Mississippi axed its Confederate flag — but quietly proclaimed 'Confederate Heritage Month': report

In 2020, Mississippi retired its old state flag, which included a Confederate battle emblem in the canton, and voters approved a new blue and red "magnolia" design — a change intended to disavow the state's legacy of pro-slavery rebellion.

But that doesn't mean Mississippi has completely stopped celebrating the uglier points of its past. According to the Mississippi Free Press on Monday, Republican Gov. Tate Reeves continued an annual tradition, quietly declaring April "Confederate History Month" — and, while avoiding a public press release on the matter, giving the proclamation statement to a neo-Confederate group to display on its website.

"The new document, which Reeves apparently signed on April 7, 2021, appears on the Sons of Confederate Veterans' Camp 265 Rankin Rough & Ready's Facebook page. Reeves is from Rankin County," wrote Donna Ladd. "The proclamation does not yet appear on the secretary of state's official proclamations page at press time.
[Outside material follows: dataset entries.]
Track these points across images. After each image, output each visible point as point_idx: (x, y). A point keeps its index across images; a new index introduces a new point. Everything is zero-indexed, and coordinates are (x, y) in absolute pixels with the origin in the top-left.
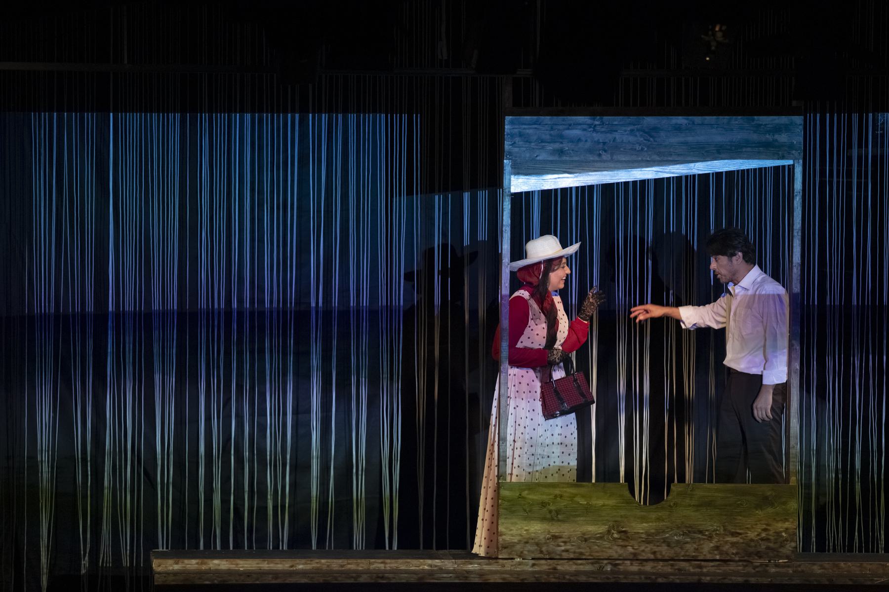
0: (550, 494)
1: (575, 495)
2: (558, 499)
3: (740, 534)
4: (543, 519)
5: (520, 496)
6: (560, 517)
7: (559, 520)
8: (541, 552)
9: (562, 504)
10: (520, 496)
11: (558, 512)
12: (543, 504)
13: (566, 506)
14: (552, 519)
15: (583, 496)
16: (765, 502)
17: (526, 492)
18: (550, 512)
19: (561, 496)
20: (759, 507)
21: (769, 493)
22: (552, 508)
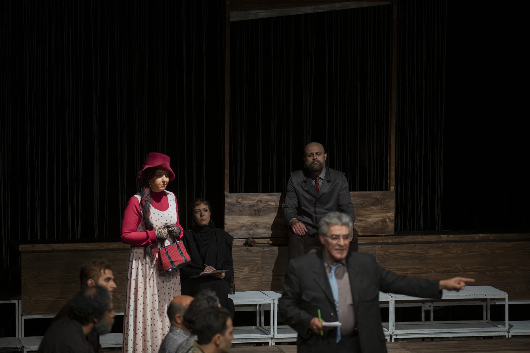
0: (254, 200)
1: (269, 201)
2: (259, 203)
3: (363, 220)
4: (250, 215)
5: (237, 202)
6: (261, 213)
7: (259, 215)
8: (250, 234)
9: (261, 205)
10: (237, 202)
11: (259, 211)
12: (251, 206)
13: (263, 207)
14: (256, 215)
15: (274, 201)
16: (377, 202)
17: (240, 199)
18: (255, 210)
19: (261, 201)
20: (373, 204)
21: (379, 197)
22: (256, 208)
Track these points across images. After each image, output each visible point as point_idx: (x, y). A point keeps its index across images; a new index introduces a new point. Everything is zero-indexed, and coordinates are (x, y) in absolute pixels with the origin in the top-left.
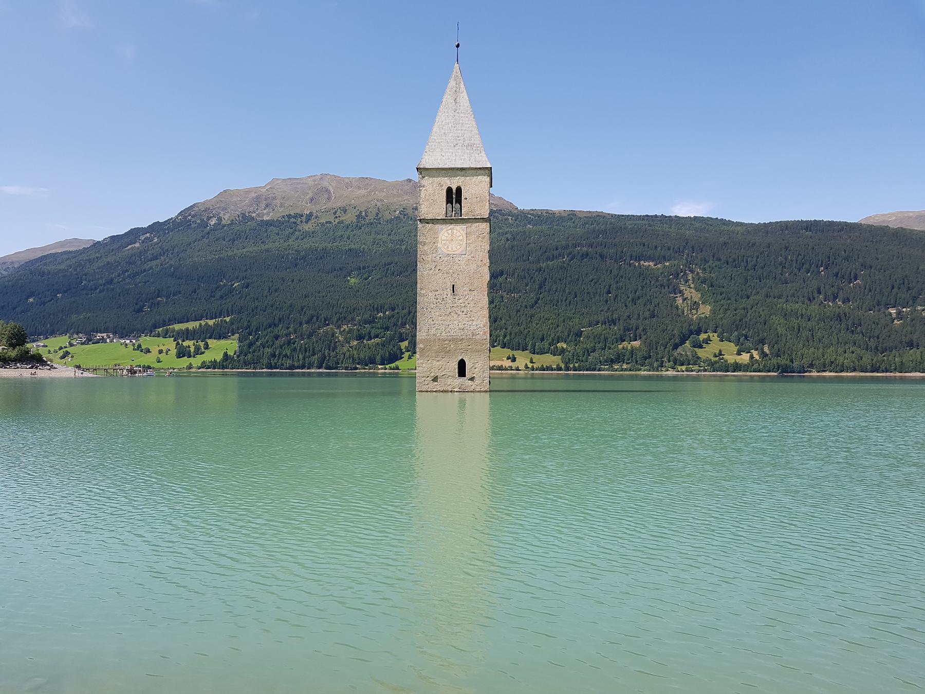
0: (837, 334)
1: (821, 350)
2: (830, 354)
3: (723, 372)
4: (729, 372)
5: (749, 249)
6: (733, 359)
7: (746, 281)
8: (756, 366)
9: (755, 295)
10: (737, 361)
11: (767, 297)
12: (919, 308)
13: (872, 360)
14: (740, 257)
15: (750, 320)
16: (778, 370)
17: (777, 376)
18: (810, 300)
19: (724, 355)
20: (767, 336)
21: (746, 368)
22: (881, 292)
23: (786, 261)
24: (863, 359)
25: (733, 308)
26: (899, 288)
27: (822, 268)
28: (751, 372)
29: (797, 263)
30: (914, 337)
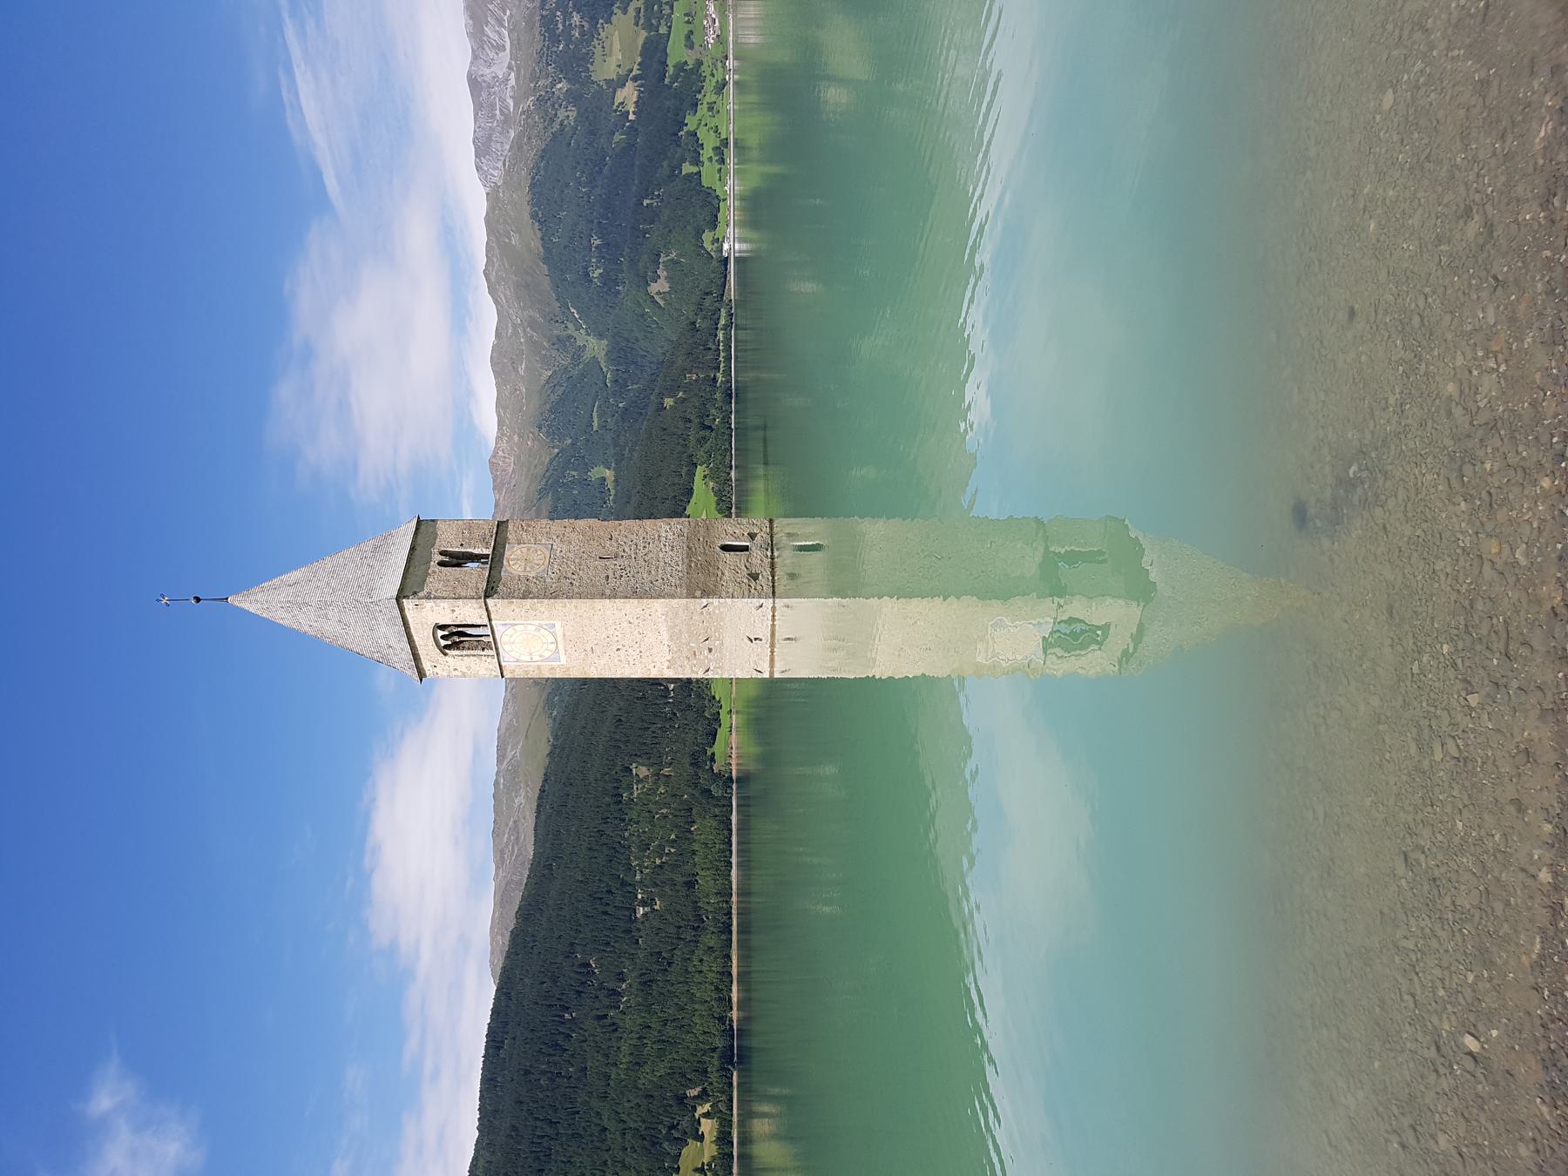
0: (673, 985)
1: (696, 1006)
2: (705, 992)
3: (732, 1163)
4: (732, 1152)
5: (522, 1137)
6: (709, 1148)
7: (576, 1136)
8: (722, 1107)
9: (601, 1118)
10: (714, 1139)
11: (606, 1097)
12: (638, 877)
13: (713, 932)
14: (534, 1149)
15: (644, 1122)
16: (729, 1070)
17: (739, 1071)
18: (616, 1030)
19: (703, 1163)
20: (671, 1091)
21: (725, 1123)
22: (612, 928)
23: (547, 1072)
24: (710, 945)
25: (620, 1153)
26: (607, 904)
27: (566, 1015)
28: (732, 1115)
29: (554, 1055)
30: (680, 879)
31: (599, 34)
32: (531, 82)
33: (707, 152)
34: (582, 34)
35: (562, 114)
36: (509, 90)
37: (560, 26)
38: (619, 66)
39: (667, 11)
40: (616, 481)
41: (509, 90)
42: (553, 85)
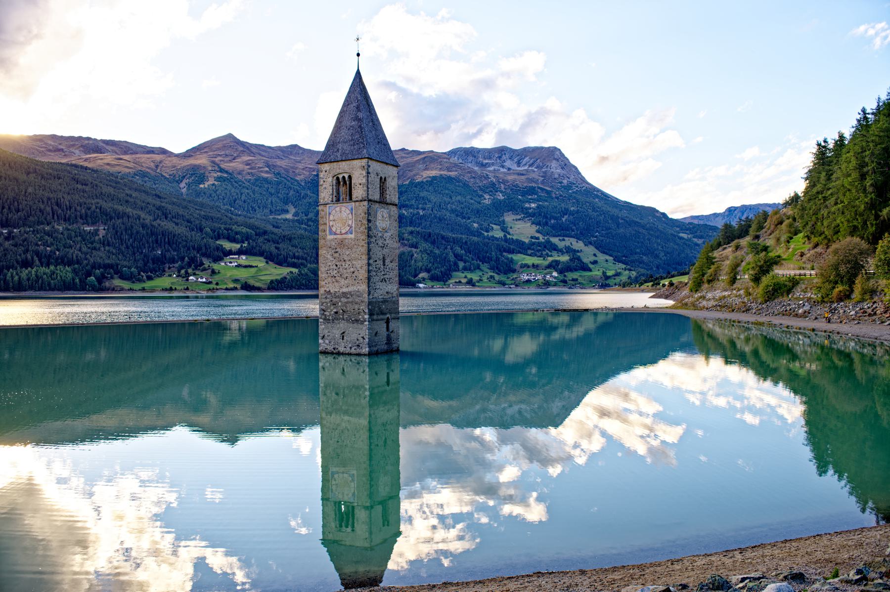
31: (526, 217)
32: (503, 180)
33: (469, 276)
34: (527, 209)
35: (487, 196)
36: (498, 168)
37: (530, 197)
38: (511, 228)
39: (538, 254)
40: (286, 219)
41: (498, 168)
42: (501, 192)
The last one mentioning Reeves there is dated March 29, 2021. This writer found last year's proclamation on a Sons of Confederate Veterans Facebook page rather than through official government channels as well, breaking the news at the Jackson Free Press."

According to the report, in recent years governors have taken to "secretly" releasing the proclamations in this manner, to avoid public scrutiny, including Reeves' immediate predecessor Phil Bryant.

"Bryant's 2016 proclamation appeared then on the website of Beauvoir, the Gulf Coast home of Confederate President Jefferson Davis, which is now a museum that has long sold revisionist books about the Confederacy, as well as received state funds, and his staff then refused to return calls before the story broke," said the report. "The Sons of Confederate Veterans run both Beauvoir, including a Confederate cemetery there, as well as its website."